Max is a master artist and colorist by trade, so I didn’t doubt him.

I, on the other hand, have spent a good deal of my adult life staring into a glowing screen. The massive Sony had a three-inch strip of dying phosphors across the bottom. I imagined I could hear them screaming with my imaginary profoundly acute hearing. Max, who is also a mind-reader and a Broncos fan, casually mentioned that maybe it was time for a new TV shortly after Peyton Manning skooled Tom Brady.

Coincidentally, I got an email from Best Buy the next day. OK, I get emails from Best Buy every day because I almost bought something online from them once. But this email offered a 65-inch LG 4KTV for $999. So I tell Max I’ll get it for his birthday because I like him a lot and screaming phosphors. Being a proud man, Max was not about to let any girlfriend of his buy him a TV set without seeing if he could get a better deal.

Data entries ->

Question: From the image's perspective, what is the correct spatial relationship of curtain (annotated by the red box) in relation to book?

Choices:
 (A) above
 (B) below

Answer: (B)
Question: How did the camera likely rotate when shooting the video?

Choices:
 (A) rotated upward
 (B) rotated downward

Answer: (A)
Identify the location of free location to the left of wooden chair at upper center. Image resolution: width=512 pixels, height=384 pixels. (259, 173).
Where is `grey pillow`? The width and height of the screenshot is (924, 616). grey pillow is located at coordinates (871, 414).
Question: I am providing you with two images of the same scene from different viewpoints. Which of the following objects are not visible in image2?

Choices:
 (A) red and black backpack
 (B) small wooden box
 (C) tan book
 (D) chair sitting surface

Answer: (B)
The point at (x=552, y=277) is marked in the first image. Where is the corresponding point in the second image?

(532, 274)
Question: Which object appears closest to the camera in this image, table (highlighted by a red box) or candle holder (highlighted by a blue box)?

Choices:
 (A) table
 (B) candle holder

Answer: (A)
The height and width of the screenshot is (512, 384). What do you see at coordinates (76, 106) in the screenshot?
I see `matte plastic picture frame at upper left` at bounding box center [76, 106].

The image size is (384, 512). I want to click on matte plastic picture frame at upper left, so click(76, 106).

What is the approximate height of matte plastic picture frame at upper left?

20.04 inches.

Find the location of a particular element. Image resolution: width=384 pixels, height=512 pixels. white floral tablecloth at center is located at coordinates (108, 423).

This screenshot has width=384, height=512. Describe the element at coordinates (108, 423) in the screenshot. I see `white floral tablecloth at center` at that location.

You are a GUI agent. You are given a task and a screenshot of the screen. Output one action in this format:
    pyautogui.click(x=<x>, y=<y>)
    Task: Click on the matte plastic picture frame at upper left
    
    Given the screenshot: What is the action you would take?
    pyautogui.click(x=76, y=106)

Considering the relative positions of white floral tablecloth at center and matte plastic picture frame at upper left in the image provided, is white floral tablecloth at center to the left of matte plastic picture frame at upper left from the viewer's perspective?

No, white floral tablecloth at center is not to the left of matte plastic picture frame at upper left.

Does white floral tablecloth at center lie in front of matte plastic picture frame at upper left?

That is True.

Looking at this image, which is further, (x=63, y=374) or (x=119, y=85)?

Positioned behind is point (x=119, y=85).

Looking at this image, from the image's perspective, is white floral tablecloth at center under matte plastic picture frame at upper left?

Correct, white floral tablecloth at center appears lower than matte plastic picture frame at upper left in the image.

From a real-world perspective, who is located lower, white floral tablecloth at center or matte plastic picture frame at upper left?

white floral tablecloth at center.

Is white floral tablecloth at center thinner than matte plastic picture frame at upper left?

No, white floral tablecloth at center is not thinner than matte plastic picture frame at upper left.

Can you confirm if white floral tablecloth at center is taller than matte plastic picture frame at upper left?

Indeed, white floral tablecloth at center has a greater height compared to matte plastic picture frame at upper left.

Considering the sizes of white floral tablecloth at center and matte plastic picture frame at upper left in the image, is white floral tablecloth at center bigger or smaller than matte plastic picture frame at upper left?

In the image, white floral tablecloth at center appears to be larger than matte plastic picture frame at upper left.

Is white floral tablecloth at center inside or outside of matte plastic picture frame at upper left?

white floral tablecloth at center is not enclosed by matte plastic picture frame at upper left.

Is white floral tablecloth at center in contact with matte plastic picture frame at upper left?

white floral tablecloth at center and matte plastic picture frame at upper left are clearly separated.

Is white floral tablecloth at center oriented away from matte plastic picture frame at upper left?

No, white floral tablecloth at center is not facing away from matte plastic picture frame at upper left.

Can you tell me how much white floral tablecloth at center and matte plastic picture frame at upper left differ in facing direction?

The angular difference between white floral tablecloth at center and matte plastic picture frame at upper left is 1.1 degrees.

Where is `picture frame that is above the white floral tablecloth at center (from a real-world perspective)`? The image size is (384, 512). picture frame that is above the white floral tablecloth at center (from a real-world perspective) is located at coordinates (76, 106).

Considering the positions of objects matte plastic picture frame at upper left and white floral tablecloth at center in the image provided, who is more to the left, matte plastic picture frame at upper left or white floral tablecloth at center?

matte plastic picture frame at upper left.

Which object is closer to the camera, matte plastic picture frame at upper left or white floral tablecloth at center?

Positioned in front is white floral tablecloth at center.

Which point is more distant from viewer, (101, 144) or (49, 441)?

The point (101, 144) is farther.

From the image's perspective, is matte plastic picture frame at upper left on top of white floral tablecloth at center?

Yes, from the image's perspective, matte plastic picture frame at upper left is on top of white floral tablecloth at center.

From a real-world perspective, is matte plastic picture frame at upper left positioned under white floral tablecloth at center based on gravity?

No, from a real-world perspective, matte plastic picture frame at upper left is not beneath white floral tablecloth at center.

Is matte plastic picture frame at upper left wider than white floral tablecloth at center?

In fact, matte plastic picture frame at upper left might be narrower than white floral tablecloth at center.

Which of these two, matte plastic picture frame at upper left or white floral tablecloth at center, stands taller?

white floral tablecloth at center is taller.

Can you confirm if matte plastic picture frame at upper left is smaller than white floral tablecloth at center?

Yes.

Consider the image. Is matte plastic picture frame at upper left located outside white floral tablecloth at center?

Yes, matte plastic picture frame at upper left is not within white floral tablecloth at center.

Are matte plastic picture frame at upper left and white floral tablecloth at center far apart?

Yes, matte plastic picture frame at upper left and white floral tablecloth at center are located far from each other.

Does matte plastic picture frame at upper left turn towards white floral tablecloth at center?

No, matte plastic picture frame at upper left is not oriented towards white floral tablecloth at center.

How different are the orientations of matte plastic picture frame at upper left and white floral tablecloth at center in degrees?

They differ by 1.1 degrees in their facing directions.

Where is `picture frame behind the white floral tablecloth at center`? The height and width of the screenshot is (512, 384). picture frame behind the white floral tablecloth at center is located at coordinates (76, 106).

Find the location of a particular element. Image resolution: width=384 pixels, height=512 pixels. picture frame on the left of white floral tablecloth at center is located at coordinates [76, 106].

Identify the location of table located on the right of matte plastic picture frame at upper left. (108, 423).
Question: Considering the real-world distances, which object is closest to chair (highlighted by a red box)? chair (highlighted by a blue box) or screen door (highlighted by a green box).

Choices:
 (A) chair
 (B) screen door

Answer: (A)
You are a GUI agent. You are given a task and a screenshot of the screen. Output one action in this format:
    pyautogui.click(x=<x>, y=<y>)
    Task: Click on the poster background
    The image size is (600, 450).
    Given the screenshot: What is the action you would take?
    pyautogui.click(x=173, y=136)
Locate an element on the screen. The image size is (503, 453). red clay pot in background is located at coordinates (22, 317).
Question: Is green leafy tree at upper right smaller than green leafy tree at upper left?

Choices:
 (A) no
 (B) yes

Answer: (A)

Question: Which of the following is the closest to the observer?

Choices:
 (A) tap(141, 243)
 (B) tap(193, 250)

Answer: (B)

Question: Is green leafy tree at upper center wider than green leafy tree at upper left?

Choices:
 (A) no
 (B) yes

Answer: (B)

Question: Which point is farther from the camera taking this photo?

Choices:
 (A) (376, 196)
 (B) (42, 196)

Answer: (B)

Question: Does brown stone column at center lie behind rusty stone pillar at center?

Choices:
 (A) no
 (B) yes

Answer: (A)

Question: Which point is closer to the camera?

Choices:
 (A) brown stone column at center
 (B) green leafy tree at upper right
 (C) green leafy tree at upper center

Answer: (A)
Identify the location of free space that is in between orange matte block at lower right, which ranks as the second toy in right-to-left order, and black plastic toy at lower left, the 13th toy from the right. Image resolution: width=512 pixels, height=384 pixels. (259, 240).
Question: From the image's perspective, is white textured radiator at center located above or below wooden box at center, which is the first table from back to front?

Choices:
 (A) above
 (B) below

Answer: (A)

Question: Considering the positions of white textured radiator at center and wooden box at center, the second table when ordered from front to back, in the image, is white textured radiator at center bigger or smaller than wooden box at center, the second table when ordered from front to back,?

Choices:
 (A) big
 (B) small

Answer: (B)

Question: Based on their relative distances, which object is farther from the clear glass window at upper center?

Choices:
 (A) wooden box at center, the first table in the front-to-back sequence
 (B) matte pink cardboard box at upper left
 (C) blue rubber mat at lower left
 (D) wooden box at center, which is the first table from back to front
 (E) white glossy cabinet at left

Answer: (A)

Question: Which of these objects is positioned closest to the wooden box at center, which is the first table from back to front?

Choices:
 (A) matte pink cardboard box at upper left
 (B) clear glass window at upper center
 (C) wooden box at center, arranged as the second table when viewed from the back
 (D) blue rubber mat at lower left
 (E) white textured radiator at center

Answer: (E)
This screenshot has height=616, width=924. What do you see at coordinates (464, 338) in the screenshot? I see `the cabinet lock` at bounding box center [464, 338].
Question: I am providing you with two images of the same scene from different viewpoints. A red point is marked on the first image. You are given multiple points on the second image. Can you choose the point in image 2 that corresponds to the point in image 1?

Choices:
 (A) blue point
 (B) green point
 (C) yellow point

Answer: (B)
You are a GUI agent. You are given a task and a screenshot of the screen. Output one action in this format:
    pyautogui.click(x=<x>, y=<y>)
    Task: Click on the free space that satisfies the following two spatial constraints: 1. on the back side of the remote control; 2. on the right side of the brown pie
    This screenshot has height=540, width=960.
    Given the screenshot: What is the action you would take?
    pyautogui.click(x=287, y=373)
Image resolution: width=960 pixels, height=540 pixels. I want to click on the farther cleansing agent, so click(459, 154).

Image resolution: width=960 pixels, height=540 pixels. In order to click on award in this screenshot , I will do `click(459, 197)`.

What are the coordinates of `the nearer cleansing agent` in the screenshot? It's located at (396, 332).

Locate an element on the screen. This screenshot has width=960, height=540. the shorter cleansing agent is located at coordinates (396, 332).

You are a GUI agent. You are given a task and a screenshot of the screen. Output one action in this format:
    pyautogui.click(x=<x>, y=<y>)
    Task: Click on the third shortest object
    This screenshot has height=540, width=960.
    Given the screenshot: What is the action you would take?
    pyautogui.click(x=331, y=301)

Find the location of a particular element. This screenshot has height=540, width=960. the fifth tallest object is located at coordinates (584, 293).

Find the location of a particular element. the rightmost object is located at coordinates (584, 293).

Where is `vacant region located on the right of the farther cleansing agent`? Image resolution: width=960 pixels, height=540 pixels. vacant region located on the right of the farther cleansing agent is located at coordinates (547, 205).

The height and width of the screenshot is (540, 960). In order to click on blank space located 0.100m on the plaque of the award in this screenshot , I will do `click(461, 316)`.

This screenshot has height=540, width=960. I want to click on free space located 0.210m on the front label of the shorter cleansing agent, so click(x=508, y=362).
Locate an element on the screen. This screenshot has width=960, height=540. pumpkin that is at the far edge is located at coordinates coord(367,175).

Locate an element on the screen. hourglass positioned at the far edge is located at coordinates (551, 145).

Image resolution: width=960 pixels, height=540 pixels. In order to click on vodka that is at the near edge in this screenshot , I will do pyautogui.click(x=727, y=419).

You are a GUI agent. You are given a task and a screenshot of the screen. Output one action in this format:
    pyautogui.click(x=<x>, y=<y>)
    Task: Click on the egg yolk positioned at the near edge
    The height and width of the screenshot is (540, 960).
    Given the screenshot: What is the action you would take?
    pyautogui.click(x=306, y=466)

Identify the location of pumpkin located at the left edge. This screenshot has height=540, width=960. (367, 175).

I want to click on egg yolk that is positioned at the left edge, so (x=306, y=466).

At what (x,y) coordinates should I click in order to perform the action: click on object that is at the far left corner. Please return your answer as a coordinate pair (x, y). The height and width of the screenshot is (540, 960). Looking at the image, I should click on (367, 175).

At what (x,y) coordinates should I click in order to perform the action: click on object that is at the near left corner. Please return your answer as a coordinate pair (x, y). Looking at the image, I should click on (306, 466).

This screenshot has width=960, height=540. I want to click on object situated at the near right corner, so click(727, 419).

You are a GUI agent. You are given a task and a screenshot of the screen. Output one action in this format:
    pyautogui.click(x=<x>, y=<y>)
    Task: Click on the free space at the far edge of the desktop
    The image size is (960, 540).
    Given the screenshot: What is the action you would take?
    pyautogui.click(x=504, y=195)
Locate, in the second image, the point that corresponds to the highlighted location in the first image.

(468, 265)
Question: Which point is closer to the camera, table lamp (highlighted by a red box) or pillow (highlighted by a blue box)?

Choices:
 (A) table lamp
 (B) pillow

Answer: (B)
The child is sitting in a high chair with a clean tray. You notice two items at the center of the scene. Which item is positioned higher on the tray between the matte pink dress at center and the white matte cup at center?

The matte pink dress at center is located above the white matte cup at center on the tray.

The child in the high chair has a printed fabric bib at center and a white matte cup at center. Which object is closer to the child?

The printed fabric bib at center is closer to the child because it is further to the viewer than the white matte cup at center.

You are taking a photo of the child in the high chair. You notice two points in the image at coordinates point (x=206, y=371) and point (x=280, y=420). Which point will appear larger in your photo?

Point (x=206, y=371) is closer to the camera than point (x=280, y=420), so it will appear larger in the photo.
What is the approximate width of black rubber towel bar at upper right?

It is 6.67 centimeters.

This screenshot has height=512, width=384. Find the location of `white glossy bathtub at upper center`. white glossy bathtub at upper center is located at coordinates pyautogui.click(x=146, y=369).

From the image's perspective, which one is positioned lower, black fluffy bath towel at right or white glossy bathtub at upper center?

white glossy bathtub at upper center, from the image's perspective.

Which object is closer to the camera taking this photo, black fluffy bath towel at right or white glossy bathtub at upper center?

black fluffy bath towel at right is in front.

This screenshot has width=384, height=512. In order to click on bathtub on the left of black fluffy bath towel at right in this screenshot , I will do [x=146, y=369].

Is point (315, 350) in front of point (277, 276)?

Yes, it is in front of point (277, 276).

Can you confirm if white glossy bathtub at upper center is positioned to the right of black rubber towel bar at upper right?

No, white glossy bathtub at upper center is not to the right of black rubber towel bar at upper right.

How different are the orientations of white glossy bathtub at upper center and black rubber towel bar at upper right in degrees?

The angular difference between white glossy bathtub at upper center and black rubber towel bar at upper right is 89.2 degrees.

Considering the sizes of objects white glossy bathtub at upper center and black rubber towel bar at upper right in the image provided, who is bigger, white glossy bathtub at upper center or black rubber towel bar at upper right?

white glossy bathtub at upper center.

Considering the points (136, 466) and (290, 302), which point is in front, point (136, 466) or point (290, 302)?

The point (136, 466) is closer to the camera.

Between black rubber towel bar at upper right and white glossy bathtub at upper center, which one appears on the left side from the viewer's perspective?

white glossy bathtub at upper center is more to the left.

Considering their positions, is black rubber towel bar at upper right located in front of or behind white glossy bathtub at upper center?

Requirements ->
**A)** Please translate this sentence from the passage about buying a new TV into Spanish: "Coincidentally, I got an email from Best Buy the next day."
**B)** Copy the stretch of the listing from its first line through the line containing "(B) rotated downward", keeping both ends.

Complete answers ->
**A)** Casualmente, recibí un correo electrónico de Best Buy al día siguiente.

**B)**
Question: From the image's perspective, what is the correct spatial relationship of curtain (annotated by the red box) in relation to book?

Choices:
 (A) above
 (B) below

Answer: (B)
Question: How did the camera likely rotate when shooting the video?

Choices:
 (A) rotated upward
 (B) rotated downward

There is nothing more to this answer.